New

Hybrid Full-text and Vector Search

Notebook

SingleStore Notebooks

Hybrid Full-text and Vector Search

Note

This notebook can be run on a Free Starter Workspace. To create a Free Starter Workspace navigate to Start using the left nav. You can also use your existing Standard or Premium workspace with this Notebook.

What's in this notebook:

  1. Create and use a database.

  2. Create a table and load data.

  3. Create a full-text and a vector index.

  4. Similarity search.

  5. Hybrid search.

  6. Clean up.

Questions?

Reach out to us through our forum.

1. Create and use a database.

To use this notebook, you need to have an active workspace and have selected a database to use. Please select a database using the dropdown above.

2. Create a table and load data.

This example uses a dataset of Wikipedia articles about video games. The dataset contains approximately 41,000 vectors based on 1,800 articles from Wikipedia. The data set is available under the Creative Commons Attribution-ShareAlike License 4.0. Refer to Hybrid Search and Re-ranking for more details on this example and information about hybrid search over vectors.

Create a table to hold the video games data using the SQL below. This table stores the text of the paragraphs and stores the vectors created for those paragraphs using the Vector Type.

In [1]:

%%sql
CREATE TABLE video_games(
id BIGINT(20),
url TEXT DEFAULT NULL,
paragraph TEXT DEFAULT NULL,
v VECTOR(1536) NOT NULL,
SHARD KEY(id), KEY(id) USING HASH
);

Create and run the following pipeline using the CREATE PIPELINE command to load data into the video_games table. The CREATE PIPELINE command may take around 30 seconds to run.

In [2]:

%%sql
-- since the bucket is open, you can leave the credentials clause as-is
CREATE OR REPLACE PIPELINE wiki_pipeline AS
load data S3
's3://wikipedia-video-game-data/video-game-embeddings(1).csv'
config '{"region":"us-west-1"}'
credentials '{"aws_access_key_id": "", "aws_secret_access_key": ""}'
SKIP DUPLICATE KEY ERRORS
INTO TABLE video_games
FORMAT csv
FIELDS TERMINATED BY ','
ENCLOSED BY '"'
LINES TERMINATED BY '\r\n';
START PIPELINE wiki_pipeline FOREGROUND;

Verify the data was loaded using the query below.

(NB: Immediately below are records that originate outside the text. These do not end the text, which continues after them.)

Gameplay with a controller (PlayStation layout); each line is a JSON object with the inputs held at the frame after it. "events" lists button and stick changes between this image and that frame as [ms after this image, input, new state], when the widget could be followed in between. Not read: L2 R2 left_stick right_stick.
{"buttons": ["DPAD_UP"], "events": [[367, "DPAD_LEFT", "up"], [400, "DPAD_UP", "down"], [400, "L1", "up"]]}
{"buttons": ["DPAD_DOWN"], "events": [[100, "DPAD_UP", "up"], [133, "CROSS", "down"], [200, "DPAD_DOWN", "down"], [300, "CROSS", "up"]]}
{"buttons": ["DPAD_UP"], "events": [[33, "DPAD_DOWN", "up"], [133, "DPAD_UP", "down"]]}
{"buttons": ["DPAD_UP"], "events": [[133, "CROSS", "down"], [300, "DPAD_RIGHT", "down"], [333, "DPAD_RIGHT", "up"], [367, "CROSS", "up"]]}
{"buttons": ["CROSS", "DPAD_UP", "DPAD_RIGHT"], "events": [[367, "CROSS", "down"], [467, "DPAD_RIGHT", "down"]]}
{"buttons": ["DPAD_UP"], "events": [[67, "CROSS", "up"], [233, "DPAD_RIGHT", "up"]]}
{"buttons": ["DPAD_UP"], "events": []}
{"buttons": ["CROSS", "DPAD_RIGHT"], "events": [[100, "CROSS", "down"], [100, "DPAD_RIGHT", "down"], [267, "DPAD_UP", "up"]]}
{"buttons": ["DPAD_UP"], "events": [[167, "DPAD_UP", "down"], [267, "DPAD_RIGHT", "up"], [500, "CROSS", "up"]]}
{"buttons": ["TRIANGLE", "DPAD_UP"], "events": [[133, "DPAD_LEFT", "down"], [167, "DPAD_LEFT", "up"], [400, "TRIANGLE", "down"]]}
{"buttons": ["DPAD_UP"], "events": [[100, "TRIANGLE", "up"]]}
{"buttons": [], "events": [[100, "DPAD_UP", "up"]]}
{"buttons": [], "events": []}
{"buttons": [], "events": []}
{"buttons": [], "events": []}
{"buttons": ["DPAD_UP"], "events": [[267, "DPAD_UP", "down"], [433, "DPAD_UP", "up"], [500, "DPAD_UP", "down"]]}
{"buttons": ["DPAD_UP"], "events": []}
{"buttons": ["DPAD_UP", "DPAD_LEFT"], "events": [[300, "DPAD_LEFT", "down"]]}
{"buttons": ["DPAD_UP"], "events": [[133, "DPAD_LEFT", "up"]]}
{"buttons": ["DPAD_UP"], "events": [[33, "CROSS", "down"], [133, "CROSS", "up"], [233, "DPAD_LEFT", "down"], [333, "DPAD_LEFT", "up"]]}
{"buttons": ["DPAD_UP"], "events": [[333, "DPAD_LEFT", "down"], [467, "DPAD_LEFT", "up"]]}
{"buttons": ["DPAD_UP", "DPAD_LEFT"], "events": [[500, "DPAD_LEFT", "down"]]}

Wait for the pipeline to finish before running the COUNT query.

In [3]:

%%sql
SELECT COUNT(*)
FROM video_games;

There should be 40,027 rows in the video_games table when the PIPELINE is finished.

3. Create a full-text and a vector index.

Use the following SQL to create full-text and vector indexes on the video_games table. Indexes can improve query performance on large vector data sets. Refer to Vector Indexing for more information on vector indexes and CREATE TABLE</code) for more information on full-text indexes.

In [4]:

%%sql
ALTER TABLE video_games ADD FULLTEXT ft_para(paragraph);
ALTER TABLE video_games ADD VECTOR INDEX ivf_v(v)
INDEX_OPTIONS '{"index_type":"IVF_FLAT"}';

Optionally optimize the table for best performance.

Wait for the ALTER TABLE commands to finish before running the OPTIMIZE command.

In [5]:

%%sql
OPTIMIZE TABLE video_games FULL;

4. Similarity search.

Similarity search finds a set of vectors that are most similar to a query vector. This example finds vectors representing paragraphs that are similar to a vector about the Mario Kart Game. The vector for the first paragraph about Mario Kart as our query vector. This is a good semantic query vector for Mario Kart.

To find the most similar vectors in a query vector, use an ORDER BY… LIMIT… query. The ORDER BY command will arrange the vectors by their similarity score produced by a vector similarity function, with the closest matches at the top.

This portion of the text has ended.